A Petrobras diz que vende ativos para reduzir seu endividamento e buscar recursos para investir nas reservas gigantes de petróleo do pré-sal. O plano, que tem o apoio do mercado financeiro, prevê a saída total de negócios considerados não prioritários, como energia, biocombustíveis e petroquímica, por exemplo.
A partir do governo Temer, ganhou apoio político para vender também refinarias, com o argumento de que o monopólio estatal no setor prejudica tanto o consumidor quanto a própria empresa. Em 2019, com apoio da Agência Nacional do Petróleo, Gás e Biocombustíveis (ANP), o Conselho Administrativo de Defesa Econômica (Cade) assinou acordo com a empresa determinando a redução de sua participação no segmento, processo que enfrenta a resistência de sindicatos e foi alvo de uma greve no início do ano.
A entrada do Congresso no debate gerou resposta da área econômica do governo. Na segunda-feira (6), em nota conjunta, os ministérios da Economia e de Minas e Energia disseram que "reforçam a necessidade de se fazer cumprir a decisão do STF e apoiam o processo de transição do segmento de refino para um quadro de maior pluralidade de agentes".
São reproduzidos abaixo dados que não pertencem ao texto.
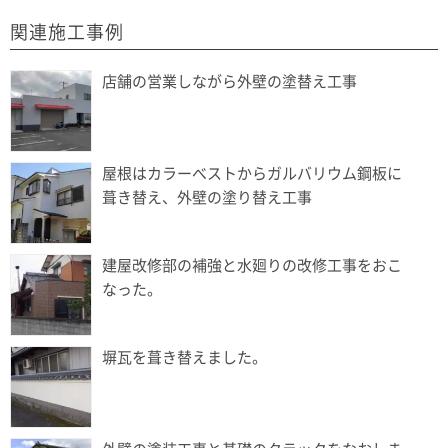
関連施工事例
店舗の営業しながら外壁の塗替え工事
屋根はカラーべストからガルバリウム鋼板に
葺き替え、外壁の塗り替え工事
建屋改修部の補強と水廻りの改修工事をおこ
なった。
塀瓦を葺き替えました。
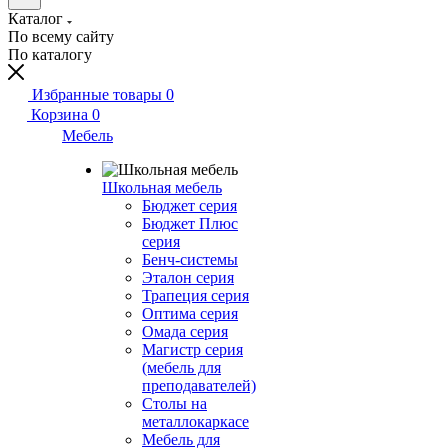
Каталог
По всему сайту
По каталогу
Избранные товары
0
Корзина
0
Мебель
Школьная мебель
Бюджет серия
Бюджет Плюс
серия
Бенч-системы
Эталон серия
Трапеция серия
Оптима серия
Омада серия
Магистр серия
(мебель для
преподавателей)
Столы на
металлокаркасе
Мебель для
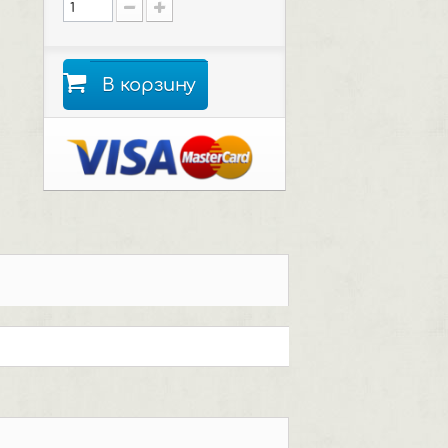
В корзину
No mesmo dia, em evento virtual promovido pela corretora XP, o presidente da Petrobras, Roberto Castello Branco, evitou comentários sobre o assunto, mas disse:
— Estamos muito confiantes de que estamos fazendo a coisa certa e, se estamos fazendo a coisa certa, não há o que temer.
Dentro da estatal, a ação do Congresso foi recebida com surpresa. No fim de junho, a companhia recebeu propostas pela Refinaria Landulpho Alves, na Bahia, que está em fase mais avançada de negociações. Nas próximas semanas, espera propostas pela Refinaria Presidente Vargas, no Paraná.
Associação que reúne as petroleiras com operações no país, o Instituto Brasileiro do Petróleo (IBP) criticou a ação, alegando que o país requer regras claras para atrair investimentos.
— Ao colocar isso em risco, cria-se uma ameaça à mobilização de empresas nacionais e internacionais que participam deste e de outros processos (de venda de ativos) — disse.
Para o advogado Alexandre Chequer, sócio do escritório Tauil & Chequer Advogados, a petição do Congresso foca em uma "tecnicalidade", já que a criação de uma subsidiária é apenas um instrumento jurídico para permitir a transferência do ativo.
— Estão reabrindo a discussão por uma questão política — afirma.
— Na leitura do governo, precisa de autorização para vender apenas o controle acionário. Mas, se você transformar toda a sua companhia em subsidiária e começar a privatizar, daqui a pouco você pode reduzir a empresa a um escritório — rebate o advogado Ângelo Remédio, do escritório Garcez Advogados, que representa sindicatos em ações contra venda de ativos.
Um dos autores da lei que quebrou o monopólio estatal em 1997, o senador Prates defende que não há ideologia nas críticas à venda de ativos, mas que os planos da empresa, que preveem a saída de diversos Estados e foco na região Sudeste, deveriam ser objeto de debate.
— É uma total reconfiguração do papel estatal da Petrobras. E isso tem que passar pelo Congresso — diz.